━━━ Records shown
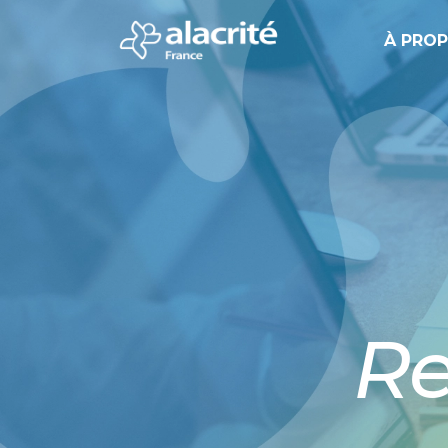
À PRO
Re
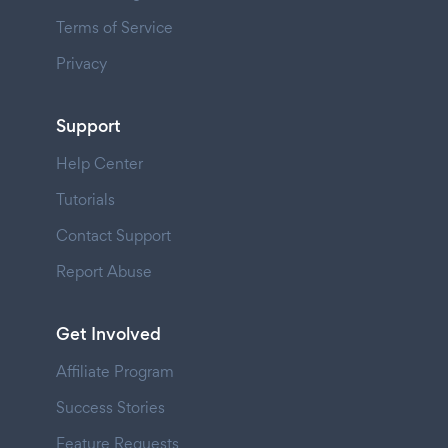
Terms of Service
Privacy
Support
Help Center
Tutorials
Contact Support
Report Abuse
Get Involved
Affiliate Program
Success Stories
Feature Requests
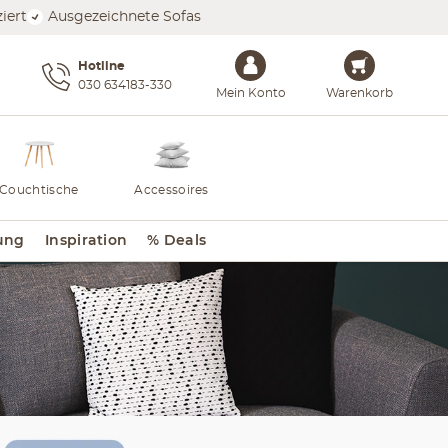
iert
Ausgezeichnete Sofas
Hotline
030 634183-330
Mein Konto
Warenkorb
Couchtische
Accessoires
ung
Inspiration
% Deals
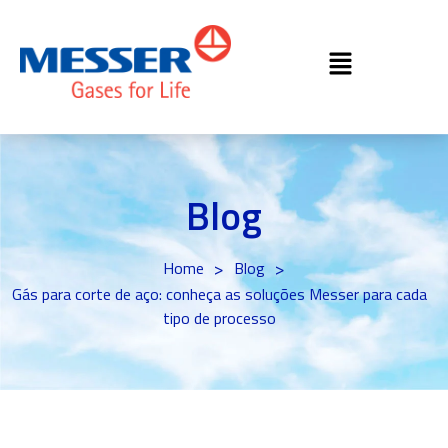
Blog
>
>
Home
Blog
Gás para corte de aço: conheça as soluções Messer para cada
tipo de processo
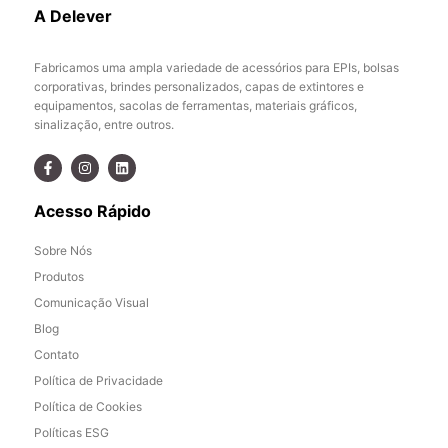
A Delever
Fabricamos uma ampla variedade de acessórios para EPIs, bolsas
corporativas, brindes personalizados, capas de extintores e
equipamentos, sacolas de ferramentas, materiais gráficos,
sinalização, entre outros.
Acesso Rápido
Sobre Nós
Produtos
Comunicação Visual
Blog
Contato
Política de Privacidade
Política de Cookies
Políticas ESG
━━━━━━
▶ [Exercise] Print precisely the lines from the one with "Comunicação Visual" through the end of the data above, adding nothing.

▶ [Reply to the exercise]
Comunicação Visual
Blog
Contato
Política de Privacidade
Política de Cookies
Políticas ESG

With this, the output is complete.